There are occasional hills on the route but nothing of any major substance, the highest point of the day coming in just over twenty metres. From Bankend you can take a short route east to Glencaple via Kirkblane Farm. We opted for the slightly longer, more coastal route dropping back down to the coast from Bankend, passing Caerlaverock Castle on the way (which we had hoped to visit) and from there to follow the road above the saltmarsh and in to Glencaple from the south-east.
As we were setting off, there was lovely early morning light, highlighting the silver and blue of sea and sky. There is a lovely sweep of bay to the front of the village that offers panoramic views east to west. The bay reaches round to the east to Barnkirk Point below Newbie and, beyond that to the Northern Pennines. To the west, the view is across Powfoot Scar to the expanse of Priestside Bank. Beyond Priestside Bank you can see north and south, making out Southerness Point and slightly north of that the hill of Criffel, part of the Southern Uplands, located just below the village of New Abbey. Across the river to the back of the Anthorn Masts, the peaks of the Cumbrian Mountain Range can be seen.

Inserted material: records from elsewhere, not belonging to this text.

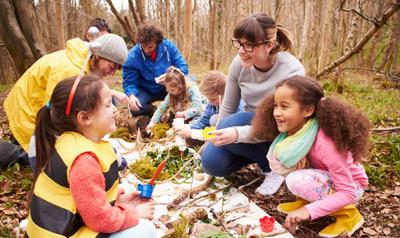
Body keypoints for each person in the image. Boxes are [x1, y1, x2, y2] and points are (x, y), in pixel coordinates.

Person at [26, 75, 156, 238]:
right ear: (84, 118)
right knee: (145, 230)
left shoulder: (73, 141)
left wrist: (118, 201)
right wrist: (134, 213)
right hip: (63, 233)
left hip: (64, 225)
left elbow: (85, 197)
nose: (115, 109)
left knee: (128, 195)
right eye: (108, 105)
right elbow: (101, 220)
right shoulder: (84, 160)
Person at [251, 76, 371, 237]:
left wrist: (308, 211)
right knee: (294, 172)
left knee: (297, 179)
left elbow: (348, 191)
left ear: (308, 111)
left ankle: (349, 216)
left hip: (352, 186)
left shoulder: (326, 144)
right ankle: (308, 199)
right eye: (275, 106)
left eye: (284, 107)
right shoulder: (298, 131)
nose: (276, 113)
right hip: (328, 178)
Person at [200, 13, 305, 195]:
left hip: (280, 131)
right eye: (238, 43)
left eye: (248, 45)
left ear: (268, 46)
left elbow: (287, 123)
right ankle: (254, 154)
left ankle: (273, 168)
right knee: (212, 163)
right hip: (250, 125)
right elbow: (228, 107)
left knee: (230, 127)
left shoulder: (291, 72)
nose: (241, 51)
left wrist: (236, 133)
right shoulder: (239, 64)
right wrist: (218, 135)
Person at [4, 33, 129, 152]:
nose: (112, 73)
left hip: (38, 107)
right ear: (97, 56)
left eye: (117, 69)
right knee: (46, 157)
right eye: (111, 67)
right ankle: (12, 149)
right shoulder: (69, 70)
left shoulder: (85, 61)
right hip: (26, 111)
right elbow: (57, 112)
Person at [122, 23, 189, 116]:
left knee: (189, 86)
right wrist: (131, 95)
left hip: (168, 87)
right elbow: (129, 82)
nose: (146, 50)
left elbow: (183, 68)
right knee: (136, 108)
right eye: (143, 46)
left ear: (158, 42)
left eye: (150, 47)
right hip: (146, 90)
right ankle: (153, 111)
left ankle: (176, 113)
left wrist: (171, 76)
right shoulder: (132, 56)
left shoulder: (168, 47)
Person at [174, 71, 243, 140]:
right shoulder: (212, 104)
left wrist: (193, 133)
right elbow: (204, 120)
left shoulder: (236, 106)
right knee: (212, 119)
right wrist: (187, 128)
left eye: (213, 99)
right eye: (208, 99)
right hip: (216, 130)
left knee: (214, 119)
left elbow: (222, 131)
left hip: (232, 134)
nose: (210, 102)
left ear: (226, 93)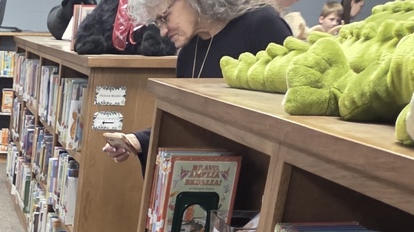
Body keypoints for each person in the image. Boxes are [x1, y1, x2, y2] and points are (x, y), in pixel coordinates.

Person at [101, 0, 291, 168]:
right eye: (158, 22)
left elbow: (289, 109)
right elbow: (186, 123)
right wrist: (137, 140)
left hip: (259, 172)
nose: (163, 31)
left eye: (165, 17)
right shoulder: (188, 52)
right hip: (210, 176)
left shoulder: (261, 25)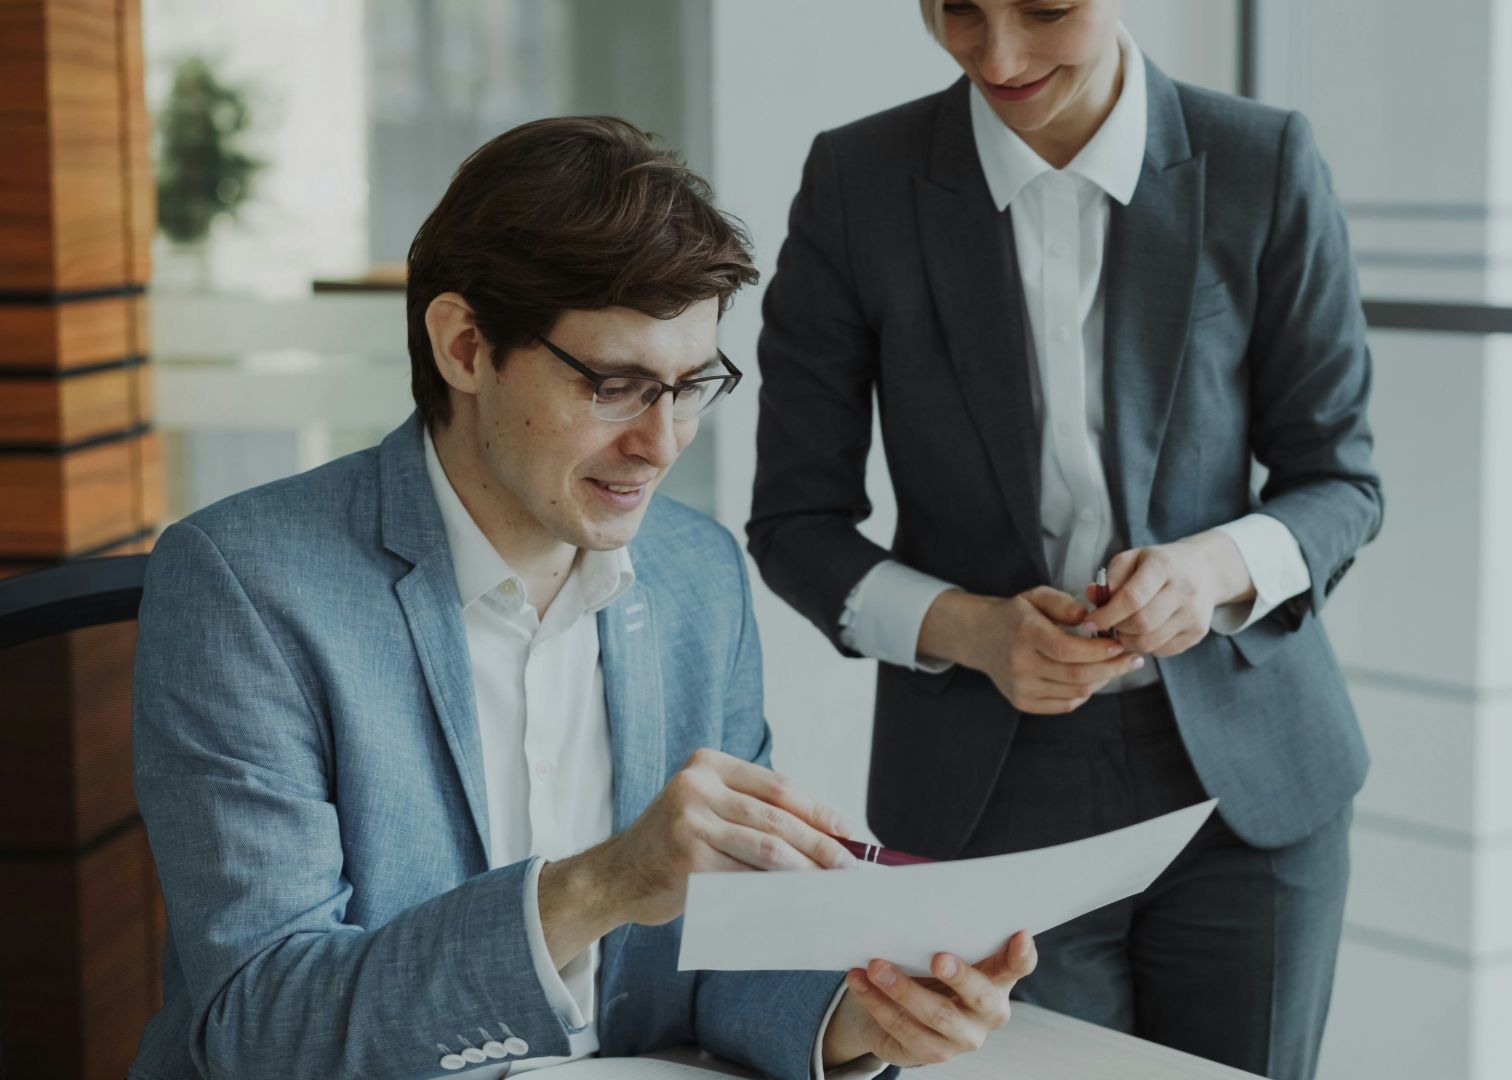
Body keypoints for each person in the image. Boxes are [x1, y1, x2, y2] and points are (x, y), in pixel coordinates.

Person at [128, 116, 1031, 1080]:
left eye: (692, 386)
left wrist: (860, 1018)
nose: (664, 442)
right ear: (465, 347)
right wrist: (605, 884)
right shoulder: (245, 586)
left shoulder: (696, 573)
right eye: (615, 385)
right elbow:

The views across Powfoot Scar and down the Solway Firth were delightful. Sadly, it was a short sojourn and too soon we were turning up at Moss-side to start the long road walk to our destination. Down here by the shore, at the bottom of a minor road, it was quiet enough and there were no issues at all with traffic. The roads were long, straight and clear and generally there was wide verge so that if two cars came at the same time from opposite directions we could step up on to the verge. However, when you can see the miles in front of you so clearly, it is easy to become disheartened and you need to look for and find interest in the surrounding countryside.
Shortly after coming on to a busier road after Moss-side, we passed the Priestside Flow forest where there was tree-felling ongoing but not visible, the sound of the chain saws and falling trees cutting the morning air. There was a nice wee glade at the edge of the forest that tempted us to stop and brew up. However, even before we could unpack the Jetboil we were swamped by midges and beat a hasty retreat. This was our first encounter with midges since crossing the border and they were, we were sure, a sign of what to expect walking the west coast of Scotland. We are always surprised walking on these quiet roads at the variety of wildlife you can find in the middle of or crossing the road. Here it was caterpillars and butterflies basking in the sun.
From Ruthwell to Bankend it was a long haul of quiet determination. At such times you have to remind yourself that the objective is not just to walk the pretty bits of the coast, but rather to experience all that it has to offer. This sometimes calls for quiet perseverance.
Walking the coast this is also germane when you are on long sections that can appear to be taking you in the 'wrong direction', for example, when you have to walk up and down rivers east and west when you want to be walking south; or down one side of a thin peninsula only to go up the other side and be able to see where you have just walked. Sometimes the psychology of the walk is more important than the terrain or the weather and requires the same careful monitoring.
Continuing downhill from the castle we started to have misty glimpses of the banks of the River Nith and beyond it to the hill of Criffel on the opposite bank.
Our journey finished at the Nith Hotel in Glencaple, which sits on the banks of the river and where we enjoyed a late Sunday roast dinner and the panoramic views of the river from the upstairs dining room.